Our Poet Theologian in Virtual Residence, Hannah Stone, reflects on time in lockdown as a period we share with all on the same journey, asking us to consider if we have commodified time:
We hear some talk today about how much more time we have in lockdown, and accounts of all the things people are doing that they didn’t have time for before – turning out kitchen cupboards, sorting old photos, tidying gardens. There was some controversy recently when a yoga guru suggested that if you didn’t use this extra time to learn a new skill it wasn’t that you were too busy before, it was that you lacked discipline. That was an unwelcome message for people concerned with the mental health implications of the ‘new normal’ and the pressure to be productive, when many of us feel restless, lethargic, or otherwise disinclined to be active. And for some of us, lockdown and social distancing means additional expenditure of time learning new digital skills; more protracted journeys to work; ‘popping to the shops for a few bits’ has become an expedition requiring planning to queue patiently, two metres apart.
‘Dwell time’ is the phrase used to describe the waiting time of a train in a station while passengers get on and off. It is a necessary stasis between two end points (and likely to become more protracted as restrictions ease somewhat, whilst social distancing remains in place). Maybe lockdown is a sort of dwell time, a period we share with those on the same journey though we may get on and off at different stations.
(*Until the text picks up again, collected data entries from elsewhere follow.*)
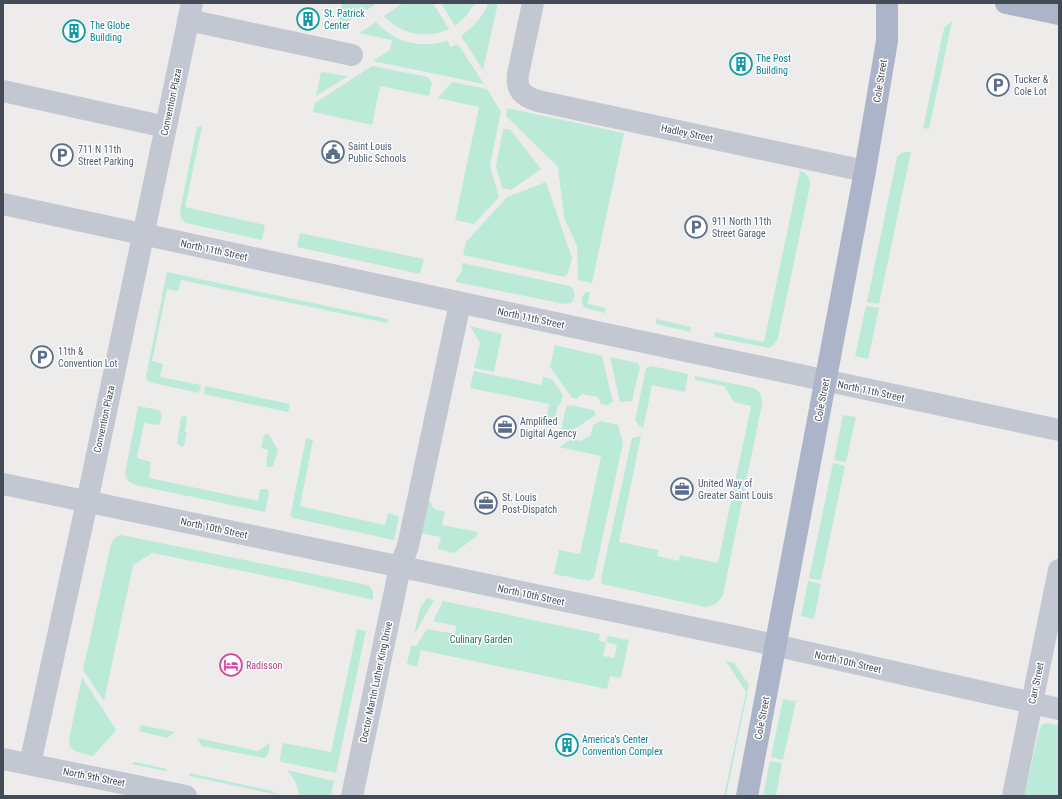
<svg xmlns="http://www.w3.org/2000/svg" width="1062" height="799" font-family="'Roboto Condensed',sans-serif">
<rect width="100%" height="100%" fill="#eeeceb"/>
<path fill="#bbead8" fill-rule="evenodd" d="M342,3H374L375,5L337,28Z
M403,3L423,4L433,3L449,29C427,40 400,34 384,16Z
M441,3H475L466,16L455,26Z
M488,3H498L483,70L461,36C473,27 483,17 488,3Z
M952,21L929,129L923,128L944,28Z
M376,22C396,44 420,48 448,41L450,47L458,44L484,84L373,61L390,50L392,40L359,33Z
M372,66L428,77L432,83L429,96L380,86L372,125L313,112L315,103Z
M321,72L348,76L316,96Z
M452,82L487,89L501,112L490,166L499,197L474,224L455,220L479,107L438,98Z
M507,108L624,133L592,283L578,280L577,246L564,217L558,167L506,116Z
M197,126L202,127L185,207L265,225L262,240L186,223L181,219L180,211Z
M503,129H510L541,169L511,190L502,188L496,166Z
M906,152H911L879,304L867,302L897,157L901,153Z
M800,171C808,173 810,178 810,186L778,338C775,343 774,345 769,348L714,337L715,332L764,342Z
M546,182L572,258L568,273L564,277L463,255L466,242L507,197Z
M300,233L424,259L420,274L297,247Z
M462,263L570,286C576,291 576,297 571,303L564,304L456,282V279L462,271Z
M167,272L388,319L387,323L181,280L178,291L167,289L152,361L163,364L160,377L201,385L199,393L153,383L148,381L146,377Z
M586,292H590L588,304L606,308L605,313L585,308C581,303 580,297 586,292Z
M866,306L879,308L868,359L855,356Z
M656,319L691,327L690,332L656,324Z
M470,326L502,334L494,372L474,368L480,343Z
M555,345L602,356L613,402L607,405L601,404L598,397L582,394L576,399L572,398L550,367Z
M610,357L638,363L640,367L632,401L620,402Z
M651,366L688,374L685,392L652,385L643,429L635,421L646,368Z
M474,371L541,385L543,377L552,379L563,395L561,403L558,406L554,422L544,429L549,404L470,388Z
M695,376L754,388C761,392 762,397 762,404L723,595C719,603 714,606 705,607L602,584L601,579L632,438L641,436L619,542L659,550L657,556L679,561L680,555L718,563L751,406L734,402L724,386L695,380Z
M205,386L290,404L288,412L204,394Z
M570,405L594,410L596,415L563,436L560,434L566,407Z
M138,406L159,410L162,414L160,424L158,425L144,423L137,458L151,462L149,478L258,501L260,489H267L269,492L265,512L135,485L129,482L125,474Z
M843,415L856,417L846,462L834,460Z
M184,416H186L187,419L185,432L187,433L184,445L182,447L177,444L181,417Z
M601,421L618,425L623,443L594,577L589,581L554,574L559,550L580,554L601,456L559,447L572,439L581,441L591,435L593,425Z
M267,434L269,435L278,450L273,467H269L266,466L268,450L261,448L264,435Z
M306,438L313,440L300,506L385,525L388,513L399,516L394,540L293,518L291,516V512Z
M833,463L845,466L821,580L809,578Z
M427,496L434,509L445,512L442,525L478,532L477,536L454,553L438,549L441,537L419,533Z
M121,535L368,585C374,589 373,593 373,600L292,581L152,553L133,565L104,701L83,670L110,548C112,541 113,537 121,535Z
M808,581L821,584L814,619L801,616Z
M427,598L434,600L414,635L420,608Z
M443,601L600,634L599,641L606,642L608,636L629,640L621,678L610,676L607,689L421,650L417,667L407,664L411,646H416L427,629L455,634L456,626L433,621ZM606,642L617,645L614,658L603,656Z
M357,629L366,631L336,773L281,762L280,758L283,743L331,752Z
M726,661L734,663L749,685L726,796H724L746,692Z
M82,677L115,728V731L113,734L93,756L77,752L72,749L69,744L70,734Z
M783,699L796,701L783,760L771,757Z
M1046,723L1059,725V796H1024L1039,730L1042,724Z
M141,725L175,732L167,738L139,731Z
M197,738L258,751L270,743L268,755L264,758L202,746Z
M770,761L782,763L776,796H763Z
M135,762L139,763L167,769L166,771L131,764Z
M287,770L334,781L331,796H300L295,781Z
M190,773L272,791L278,795L189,776Z"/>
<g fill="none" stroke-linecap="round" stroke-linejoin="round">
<path stroke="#c2c7d2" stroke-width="22" d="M533,3L518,74C516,90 522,96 538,101L865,171
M188,20L352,55
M3,91L166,127
M3,204L606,334L1059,430
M3,484L738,637L1059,709
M3,759L186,796
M30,764L87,502L192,3
M352,796L400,567L408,546L460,303
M1013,796L1059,570"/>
<path stroke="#acb4c9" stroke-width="22" d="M1006,3L1059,14
M747,796L865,171L887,41V3"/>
</g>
<defs>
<g id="building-ring" transform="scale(1.15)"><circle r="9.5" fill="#fff" stroke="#0f9aa8" stroke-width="1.5"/><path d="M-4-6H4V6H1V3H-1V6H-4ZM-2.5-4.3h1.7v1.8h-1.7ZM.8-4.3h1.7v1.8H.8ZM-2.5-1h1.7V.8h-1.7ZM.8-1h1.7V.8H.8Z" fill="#0f9aa8"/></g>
<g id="parking-ring" transform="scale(1.15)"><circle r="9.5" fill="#fff" stroke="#5c6f8a" stroke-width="1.5"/><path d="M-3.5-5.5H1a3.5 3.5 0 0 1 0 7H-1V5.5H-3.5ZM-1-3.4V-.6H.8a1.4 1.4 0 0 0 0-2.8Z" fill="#5c6f8a"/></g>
<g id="civic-ring" transform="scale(1.15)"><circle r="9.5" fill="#fff" stroke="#5c6f8a" stroke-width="1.5"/><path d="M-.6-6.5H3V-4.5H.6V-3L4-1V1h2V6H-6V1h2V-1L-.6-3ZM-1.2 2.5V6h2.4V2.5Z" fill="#5c6f8a"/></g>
<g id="office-ring" transform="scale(1.15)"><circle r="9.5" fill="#fff" stroke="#5c6f8a" stroke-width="1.5"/><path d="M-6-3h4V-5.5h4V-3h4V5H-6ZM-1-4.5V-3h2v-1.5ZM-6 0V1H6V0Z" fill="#5c6f8a"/></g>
<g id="hotel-ring" transform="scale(1.15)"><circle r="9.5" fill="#fff" stroke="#d1479c" stroke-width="1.5"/><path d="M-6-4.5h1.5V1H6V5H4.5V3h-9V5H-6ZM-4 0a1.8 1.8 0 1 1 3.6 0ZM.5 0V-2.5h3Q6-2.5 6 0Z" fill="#d1479c"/></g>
</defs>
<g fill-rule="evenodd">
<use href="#building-ring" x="308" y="19"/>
<use href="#building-ring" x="74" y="31"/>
<use href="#building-ring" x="741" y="64"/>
<use href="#parking-ring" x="998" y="85"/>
<use href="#civic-ring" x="333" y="152"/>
<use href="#parking-ring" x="62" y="155"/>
<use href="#parking-ring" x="696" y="227"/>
<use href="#parking-ring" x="42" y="357"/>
<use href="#office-ring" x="505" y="427"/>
<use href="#office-ring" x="682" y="489"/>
<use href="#office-ring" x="486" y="503"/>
<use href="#hotel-ring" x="231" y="665"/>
<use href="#building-ring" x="567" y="745"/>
</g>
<g text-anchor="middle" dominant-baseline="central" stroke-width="3" stroke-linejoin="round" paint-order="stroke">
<g font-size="10" fill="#0d838f" stroke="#fff" text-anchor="start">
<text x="324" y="13">St. Patrick<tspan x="324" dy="12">Center</tspan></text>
<text x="90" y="25">The Globe<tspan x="90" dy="12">Building</tspan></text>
<text x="756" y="58">The Post<tspan x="756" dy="12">Building</tspan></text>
<text x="582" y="739">America’s Center<tspan x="582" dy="12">Convention Complex</tspan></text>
</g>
<g font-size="10" fill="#4e5e75" stroke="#fff" text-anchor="start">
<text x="1014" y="79">Tucker &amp;<tspan x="1014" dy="12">Cole Lot</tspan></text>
<text x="348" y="146">Saint Louis<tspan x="348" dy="12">Public Schools</tspan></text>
<text x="78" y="149">711 N 11th<tspan x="78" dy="12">Street Parking</tspan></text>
<text x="712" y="221">911 North 11th<tspan x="712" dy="12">Street Garage</tspan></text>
<text x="58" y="351">11th &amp;<tspan x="58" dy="12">Convention Lot</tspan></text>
<text x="520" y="421">Amplified<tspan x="520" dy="12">Digital Agency</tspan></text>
<text x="698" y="483">United Way of<tspan x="698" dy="12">Greater Saint Louis</tspan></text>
<text x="502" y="497">St. Louis<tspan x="502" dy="12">Post-Dispatch</tspan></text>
</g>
<g font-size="10" fill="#454a57" stroke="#fff">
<text transform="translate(880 81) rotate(-81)">Cole Street</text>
<text transform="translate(171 102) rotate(-78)">Convention Plaza</text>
<text transform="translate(687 133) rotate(12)">Hadley Street</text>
<text transform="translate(214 250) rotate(12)">North 11th Street</text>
<text transform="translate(531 318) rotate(12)">North 11th Street</text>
<text transform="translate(871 391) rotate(12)">North 11th Street</text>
<text transform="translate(822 400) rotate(-79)">Cole Street</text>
<text transform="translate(104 419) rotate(-78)">Convention Plaza</text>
<text transform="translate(214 528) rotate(12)">North 10th Street</text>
<text transform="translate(531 595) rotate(12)">North 10th Street</text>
<text transform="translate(848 662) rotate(13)">North 10th Street</text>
<text transform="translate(376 682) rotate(-78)">Doctor Martin Luther King Drive</text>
<text transform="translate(1036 683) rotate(-78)">Carr Street</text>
<text transform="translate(762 718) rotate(-79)">Cole Street</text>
<text transform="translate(94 777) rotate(11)">North 9th Street</text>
</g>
<g font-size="10" fill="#1d715a" stroke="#fff">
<text x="481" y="639">Culinary Garden</text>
</g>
<g font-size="10" fill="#b23c85" stroke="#fff" text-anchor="start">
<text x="246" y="665">Radisson</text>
</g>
</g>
<rect width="1062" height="799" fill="none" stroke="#454a57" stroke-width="8"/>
</svg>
I could be using all my ‘extra time’ to finally get to grips with T S Eliot’s Four Quartets, which circles round time from the opening lines of ‘Burnt Norton’ onwards:
Time present and time past
Are both perhaps present in time future,
And time future contained in time past.
If all time is eternally present
All time is unredeemable.
As always with TSE, the language is deceptively simple, and the meaning multi-layered. The concept of ‘eternally present’ suggests the practice of mindfulness (to which I shall return on another occasion), but the word that sticks out for me here is ‘unredeemable’. At one level this resonates with Eliot’s recent conversion to Christianity at the time he wrote the poem, a reference to the salvific sacrifice of Jesus on the cross. But it also invokes a sense of getting something back, which led me to think about the commodification of time. So I drafted this:
Time has not stopped.
Sixty minutes still pace each hour;
as many seconds run to catch up.
It is time to dust off the diary,
to let it fall open at the space called ‘today’,
a place between yesterday and tomorrow.
A passage in which to live.
There are still twenty four hours in each day, no more, no less. Have we commodified time? Do we see it as something we have somehow purchased and need to get value out of? Or is it simply the passing of the hours and minutes we share, in our diverse ways, alongside every other human on the planet?